**RECORD EXTRACTS:**
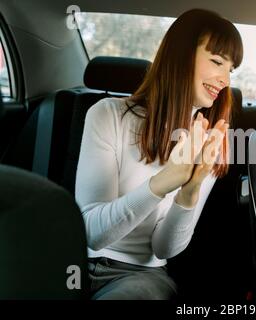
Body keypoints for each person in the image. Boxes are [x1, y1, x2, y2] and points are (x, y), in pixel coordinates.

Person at [75, 8, 243, 300]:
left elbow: (164, 249)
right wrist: (162, 182)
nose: (224, 80)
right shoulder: (108, 115)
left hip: (142, 276)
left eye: (230, 70)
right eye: (216, 61)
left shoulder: (210, 143)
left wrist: (188, 192)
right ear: (179, 56)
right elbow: (92, 234)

**PROBLEM DETAILS:** Where does the string "left" occur in the material? Copy every line where it does.

**RESULT OF THE TASK:**
left elbow: (164, 249)
left hip: (142, 276)
left eye: (230, 70)
left shoulder: (210, 143)
left wrist: (188, 192)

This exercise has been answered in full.